What you need to do: Read the entries that follow and give each one again precisely.

Collected data:
######

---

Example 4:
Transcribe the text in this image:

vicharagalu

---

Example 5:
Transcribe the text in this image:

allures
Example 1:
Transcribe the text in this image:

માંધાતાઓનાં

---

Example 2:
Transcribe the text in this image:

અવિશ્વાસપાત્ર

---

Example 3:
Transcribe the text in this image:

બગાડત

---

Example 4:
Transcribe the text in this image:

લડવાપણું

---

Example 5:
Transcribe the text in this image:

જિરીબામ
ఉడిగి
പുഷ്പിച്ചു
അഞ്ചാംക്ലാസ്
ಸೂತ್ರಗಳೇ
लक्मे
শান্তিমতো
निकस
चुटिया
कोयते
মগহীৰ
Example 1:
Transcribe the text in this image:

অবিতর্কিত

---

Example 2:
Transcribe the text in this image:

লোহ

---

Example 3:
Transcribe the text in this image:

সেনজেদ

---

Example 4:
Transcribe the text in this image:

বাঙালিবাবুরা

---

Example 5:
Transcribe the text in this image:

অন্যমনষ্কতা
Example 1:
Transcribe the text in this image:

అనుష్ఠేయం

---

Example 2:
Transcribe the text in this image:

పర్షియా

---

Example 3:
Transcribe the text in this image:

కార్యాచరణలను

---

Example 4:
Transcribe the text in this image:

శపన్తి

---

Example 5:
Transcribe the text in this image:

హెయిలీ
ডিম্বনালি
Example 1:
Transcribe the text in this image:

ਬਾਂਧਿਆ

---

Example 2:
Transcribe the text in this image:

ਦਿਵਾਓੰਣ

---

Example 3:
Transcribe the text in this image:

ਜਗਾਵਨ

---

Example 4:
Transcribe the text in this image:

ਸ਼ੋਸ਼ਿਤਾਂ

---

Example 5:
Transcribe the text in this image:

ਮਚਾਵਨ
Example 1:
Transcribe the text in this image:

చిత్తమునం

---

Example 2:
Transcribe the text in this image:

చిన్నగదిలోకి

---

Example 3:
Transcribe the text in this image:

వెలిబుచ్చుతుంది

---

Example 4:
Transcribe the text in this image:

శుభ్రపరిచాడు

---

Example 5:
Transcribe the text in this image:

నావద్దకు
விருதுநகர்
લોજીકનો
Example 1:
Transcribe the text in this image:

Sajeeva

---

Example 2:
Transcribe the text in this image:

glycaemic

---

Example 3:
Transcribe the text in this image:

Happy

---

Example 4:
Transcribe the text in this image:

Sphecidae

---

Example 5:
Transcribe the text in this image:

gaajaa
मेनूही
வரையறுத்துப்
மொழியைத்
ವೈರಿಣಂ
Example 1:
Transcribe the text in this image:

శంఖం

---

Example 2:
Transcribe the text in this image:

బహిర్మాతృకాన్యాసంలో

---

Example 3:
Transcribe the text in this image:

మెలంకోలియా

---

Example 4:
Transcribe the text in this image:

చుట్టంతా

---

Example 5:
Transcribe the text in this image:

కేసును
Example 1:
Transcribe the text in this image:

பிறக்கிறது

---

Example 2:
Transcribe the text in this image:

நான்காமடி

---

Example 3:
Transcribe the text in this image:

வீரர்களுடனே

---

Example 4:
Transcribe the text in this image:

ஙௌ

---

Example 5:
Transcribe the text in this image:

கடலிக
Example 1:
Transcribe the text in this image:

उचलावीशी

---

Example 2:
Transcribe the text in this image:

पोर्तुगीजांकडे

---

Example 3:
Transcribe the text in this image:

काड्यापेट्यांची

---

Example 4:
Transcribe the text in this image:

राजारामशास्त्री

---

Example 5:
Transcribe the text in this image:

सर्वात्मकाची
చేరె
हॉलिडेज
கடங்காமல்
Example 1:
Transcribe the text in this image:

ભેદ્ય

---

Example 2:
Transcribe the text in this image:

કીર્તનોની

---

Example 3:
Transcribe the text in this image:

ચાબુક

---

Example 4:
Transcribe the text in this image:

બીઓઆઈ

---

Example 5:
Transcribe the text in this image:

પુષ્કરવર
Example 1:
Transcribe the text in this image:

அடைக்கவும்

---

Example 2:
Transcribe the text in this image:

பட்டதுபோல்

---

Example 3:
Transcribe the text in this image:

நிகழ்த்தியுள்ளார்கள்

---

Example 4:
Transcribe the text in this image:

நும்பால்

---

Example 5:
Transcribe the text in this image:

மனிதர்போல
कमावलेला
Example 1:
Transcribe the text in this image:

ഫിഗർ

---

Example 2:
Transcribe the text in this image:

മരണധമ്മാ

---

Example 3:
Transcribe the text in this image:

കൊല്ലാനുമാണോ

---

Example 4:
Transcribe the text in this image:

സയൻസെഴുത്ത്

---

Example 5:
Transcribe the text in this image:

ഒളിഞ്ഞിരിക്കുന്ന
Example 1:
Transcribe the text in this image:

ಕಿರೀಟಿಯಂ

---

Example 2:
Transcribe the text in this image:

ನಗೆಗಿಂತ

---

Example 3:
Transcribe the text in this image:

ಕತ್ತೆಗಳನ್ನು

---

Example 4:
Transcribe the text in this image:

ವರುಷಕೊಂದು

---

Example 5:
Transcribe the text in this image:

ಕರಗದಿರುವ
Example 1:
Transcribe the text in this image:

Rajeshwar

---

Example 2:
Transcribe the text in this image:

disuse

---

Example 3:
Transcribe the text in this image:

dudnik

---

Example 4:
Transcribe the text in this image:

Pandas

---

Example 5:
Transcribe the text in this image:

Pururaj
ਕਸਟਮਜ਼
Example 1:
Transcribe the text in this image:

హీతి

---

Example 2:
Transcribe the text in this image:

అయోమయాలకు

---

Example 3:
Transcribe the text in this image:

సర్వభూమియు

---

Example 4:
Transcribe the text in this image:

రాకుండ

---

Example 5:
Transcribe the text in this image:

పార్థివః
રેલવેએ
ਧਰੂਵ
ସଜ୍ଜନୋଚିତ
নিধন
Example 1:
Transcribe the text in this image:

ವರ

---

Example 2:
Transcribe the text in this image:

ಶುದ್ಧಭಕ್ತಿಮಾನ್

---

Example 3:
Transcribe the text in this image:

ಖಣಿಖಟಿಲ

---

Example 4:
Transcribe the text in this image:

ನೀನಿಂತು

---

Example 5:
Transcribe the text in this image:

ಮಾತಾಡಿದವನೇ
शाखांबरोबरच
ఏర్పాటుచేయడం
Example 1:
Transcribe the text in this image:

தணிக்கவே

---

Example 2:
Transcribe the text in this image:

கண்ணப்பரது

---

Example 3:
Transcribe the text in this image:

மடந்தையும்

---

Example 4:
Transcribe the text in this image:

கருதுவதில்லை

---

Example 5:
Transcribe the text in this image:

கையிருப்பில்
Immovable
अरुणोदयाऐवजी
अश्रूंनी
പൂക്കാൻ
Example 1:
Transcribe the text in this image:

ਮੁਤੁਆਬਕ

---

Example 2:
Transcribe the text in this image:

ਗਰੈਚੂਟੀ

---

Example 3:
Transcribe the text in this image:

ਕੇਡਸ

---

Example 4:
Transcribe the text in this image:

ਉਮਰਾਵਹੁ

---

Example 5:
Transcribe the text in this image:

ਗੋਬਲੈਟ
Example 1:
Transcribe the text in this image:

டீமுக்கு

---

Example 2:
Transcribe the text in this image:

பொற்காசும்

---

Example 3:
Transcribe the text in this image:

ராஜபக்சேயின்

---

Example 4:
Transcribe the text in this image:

######

Solution for this exercise:
---

Example 4:
Transcribe the text in this image:

vicharagalu

---

Example 5:
Transcribe the text in this image:

allures
Example 1:
Transcribe the text in this image:

માંધાતાઓનાં

---

Example 2:
Transcribe the text in this image:

અવિશ્વાસપાત્ર

---

Example 3:
Transcribe the text in this image:

બગાડત

---

Example 4:
Transcribe the text in this image:

લડવાપણું

---

Example 5:
Transcribe the text in this image:

જિરીબામ
ఉడిగి
പുഷ്പിച്ചു
അഞ്ചാംക്ലാസ്
ಸೂತ್ರಗಳೇ
लक्मे
শান্তিমতো
निकस
चुटिया
कोयते
মগহীৰ
Example 1:
Transcribe the text in this image:

অবিতর্কিত

---

Example 2:
Transcribe the text in this image:

লোহ

---

Example 3:
Transcribe the text in this image:

সেনজেদ

---

Example 4:
Transcribe the text in this image:

বাঙালিবাবুরা

---

Example 5:
Transcribe the text in this image:

অন্যমনষ্কতা
Example 1:
Transcribe the text in this image:

అనుష్ఠేయం

---

Example 2:
Transcribe the text in this image:

పర్షియా

---

Example 3:
Transcribe the text in this image:

కార్యాచరణలను

---

Example 4:
Transcribe the text in this image:

శపన్తి

---

Example 5:
Transcribe the text in this image:

హెయిలీ
ডিম্বনালি
Example 1:
Transcribe the text in this image:

ਬਾਂਧਿਆ

---

Example 2:
Transcribe the text in this image:

ਦਿਵਾਓੰਣ

---

Example 3:
Transcribe the text in this image:

ਜਗਾਵਨ

---

Example 4:
Transcribe the text in this image:

ਸ਼ੋਸ਼ਿਤਾਂ

---

Example 5:
Transcribe the text in this image:

ਮਚਾਵਨ
Example 1:
Transcribe the text in this image:

చిత్తమునం

---

Example 2:
Transcribe the text in this image:

చిన్నగదిలోకి

---

Example 3:
Transcribe the text in this image:

వెలిబుచ్చుతుంది

---

Example 4:
Transcribe the text in this image:

శుభ్రపరిచాడు

---

Example 5:
Transcribe the text in this image:

నావద్దకు
விருதுநகர்
લોજીકનો
Example 1:
Transcribe the text in this image:

Sajeeva

---

Example 2:
Transcribe the text in this image:

glycaemic

---

Example 3:
Transcribe the text in this image:

Happy

---

Example 4:
Transcribe the text in this image:

Sphecidae

---

Example 5:
Transcribe the text in this image:

gaajaa
मेनूही
வரையறுத்துப்
மொழியைத்
ವೈರಿಣಂ
Example 1:
Transcribe the text in this image:

శంఖం

---

Example 2:
Transcribe the text in this image:

బహిర్మాతృకాన్యాసంలో

---

Example 3:
Transcribe the text in this image:

మెలంకోలియా

---

Example 4:
Transcribe the text in this image:

చుట్టంతా

---

Example 5:
Transcribe the text in this image:

కేసును
Example 1:
Transcribe the text in this image:

பிறக்கிறது

---

Example 2:
Transcribe the text in this image:

நான்காமடி

---

Example 3:
Transcribe the text in this image:

வீரர்களுடனே

---

Example 4:
Transcribe the text in this image:

ஙௌ

---

Example 5:
Transcribe the text in this image:

கடலிக
Example 1:
Transcribe the text in this image:

उचलावीशी

---

Example 2:
Transcribe the text in this image:

पोर्तुगीजांकडे

---

Example 3:
Transcribe the text in this image:

काड्यापेट्यांची

---

Example 4:
Transcribe the text in this image:

राजारामशास्त्री

---

Example 5:
Transcribe the text in this image:

सर्वात्मकाची
చేరె
हॉलिडेज
கடங்காமல்
Example 1:
Transcribe the text in this image:

ભેદ્ય

---

Example 2:
Transcribe the text in this image:

કીર્તનોની

---

Example 3:
Transcribe the text in this image:

ચાબુક

---

Example 4:
Transcribe the text in this image:

બીઓઆઈ

---

Example 5:
Transcribe the text in this image:

પુષ્કરવર
Example 1:
Transcribe the text in this image:

அடைக்கவும்

---

Example 2:
Transcribe the text in this image:

பட்டதுபோல்

---

Example 3:
Transcribe the text in this image:

நிகழ்த்தியுள்ளார்கள்

---

Example 4:
Transcribe the text in this image:

நும்பால்

---

Example 5:
Transcribe the text in this image:

மனிதர்போல
कमावलेला
Example 1:
Transcribe the text in this image:

ഫിഗർ

---

Example 2:
Transcribe the text in this image:

മരണധമ്മാ

---

Example 3:
Transcribe the text in this image:

കൊല്ലാനുമാണോ

---

Example 4:
Transcribe the text in this image:

സയൻസെഴുത്ത്

---

Example 5:
Transcribe the text in this image:

ഒളിഞ്ഞിരിക്കുന്ന
Example 1:
Transcribe the text in this image:

ಕಿರೀಟಿಯಂ

---

Example 2:
Transcribe the text in this image:

ನಗೆಗಿಂತ

---

Example 3:
Transcribe the text in this image:

ಕತ್ತೆಗಳನ್ನು

---

Example 4:
Transcribe the text in this image:

ವರುಷಕೊಂದು

---

Example 5:
Transcribe the text in this image:

ಕರಗದಿರುವ
Example 1:
Transcribe the text in this image:

Rajeshwar

---

Example 2:
Transcribe the text in this image:

disuse

---

Example 3:
Transcribe the text in this image:

dudnik

---

Example 4:
Transcribe the text in this image:

Pandas

---

Example 5:
Transcribe the text in this image:

Pururaj
ਕਸਟਮਜ਼
Example 1:
Transcribe the text in this image:

హీతి

---

Example 2:
Transcribe the text in this image:

అయోమయాలకు

---

Example 3:
Transcribe the text in this image:

సర్వభూమియు

---

Example 4:
Transcribe the text in this image:

రాకుండ

---

Example 5:
Transcribe the text in this image:

పార్థివః
રેલવેએ
ਧਰੂਵ
ସଜ୍ଜନୋଚିତ
নিধন
Example 1:
Transcribe the text in this image:

ವರ

---

Example 2:
Transcribe the text in this image:

ಶುದ್ಧಭಕ್ತಿಮಾನ್

---

Example 3:
Transcribe the text in this image:

ಖಣಿಖಟಿಲ

---

Example 4:
Transcribe the text in this image:

ನೀನಿಂತು

---

Example 5:
Transcribe the text in this image:

ಮಾತಾಡಿದವನೇ
शाखांबरोबरच
ఏర్పాటుచేయడం
Example 1:
Transcribe the text in this image:

தணிக்கவே

---

Example 2:
Transcribe the text in this image:

கண்ணப்பரது

---

Example 3:
Transcribe the text in this image:

மடந்தையும்

---

Example 4:
Transcribe the text in this image:

கருதுவதில்லை

---

Example 5:
Transcribe the text in this image:

கையிருப்பில்
Immovable
अरुणोदयाऐवजी
अश्रूंनी
പൂക്കാൻ
Example 1:
Transcribe the text in this image:

ਮੁਤੁਆਬਕ

---

Example 2:
Transcribe the text in this image:

ਗਰੈਚੂਟੀ

---

Example 3:
Transcribe the text in this image:

ਕੇਡਸ

---

Example 4:
Transcribe the text in this image:

ਉਮਰਾਵਹੁ

---

Example 5:
Transcribe the text in this image:

ਗੋਬਲੈਟ
Example 1:
Transcribe the text in this image:

டீமுக்கு

---

Example 2:
Transcribe the text in this image:

பொற்காசும்

---

Example 3:
Transcribe the text in this image:

ராஜபக்சேயின்

---

Example 4:
Transcribe the text in this image:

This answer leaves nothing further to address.